Projeto inovador desenvolvido por professora da UFF une gamificação, tecnologia e inclusão para o ensino da Língua Brasileira de Sinais (Libras).
Por Gabriel Guimarães
Fonte site UFF
No Brasil, mais de 90% das crianças surdas nascem em famílias ouvintes que não dominam a Língua Brasileira de Sinais (Libras). Esse contexto costuma resultar em um acesso tardio à língua de sinais, o que pode comprometer o desenvolvimento pleno da linguagem, da cognição e da socialização dessas crianças. Mas e se a tecnologia pudesse ajudar a encurtar essa distância?
É com esse propósito que a fonoaudióloga e professora da Universidade Federal Fluminense (UFF), Priscila Starosky, desenvolveu o “Hora da Libras”, um aplicativo educativo gamificado, voltado para o desenvolvimento semântico-lexical e fonológico da Libras. O intuito é transformar o desenvolvimento da língua de sinais em uma experiência mais lúdica, visual e interativa. O jogo educativo, segundo a docente, tem grande potencial de transformar a maneira de como as crianças surdas aprendem sua língua materna: “Desde o meu mestrado, venho estudando a relação entre a brincadeira e o desenvolvimento da linguagem, agora, estamos levando essa pesquisa para o mundo digital, criando um jogo que utiliza a Libras como primeira língua.”

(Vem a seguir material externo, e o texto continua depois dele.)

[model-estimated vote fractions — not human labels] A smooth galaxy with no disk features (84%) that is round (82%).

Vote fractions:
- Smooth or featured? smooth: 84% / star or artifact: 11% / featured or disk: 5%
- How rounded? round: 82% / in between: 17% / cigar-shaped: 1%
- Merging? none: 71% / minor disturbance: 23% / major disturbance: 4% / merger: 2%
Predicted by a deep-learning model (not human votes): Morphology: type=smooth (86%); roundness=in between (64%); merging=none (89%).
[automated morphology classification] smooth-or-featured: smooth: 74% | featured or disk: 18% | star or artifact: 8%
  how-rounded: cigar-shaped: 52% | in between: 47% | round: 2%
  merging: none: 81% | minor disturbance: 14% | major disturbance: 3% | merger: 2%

O projeto recebeu fomento do CNPq e da FAPERJ, por meio de bolsas de iniciação científica e tecnológica, o que permitiu o avanço das pesquisas e o envolvimento de estudantes em diferentes áreas.
A urgência de uma solução digital
A pandemia de Covid-19 foi um fator determinante para o projeto tomar forma. O distanciamento social, iniciado em 2020, agravou a situação de muitos alunos surdos, que ficaram sem acesso ao ensino e a qualquer suporte em Libras. “A realidade das crianças surdas no interior do Rio de Janeiro era extremamente difícil. Durante a pandemia, muitas famílias que nem conheciam Libras tiveram que se adaptar rapidamente. Nesse contexto, me vi com a minha equipe, tentando buscar alternativas para essas famílias”, explica a professora.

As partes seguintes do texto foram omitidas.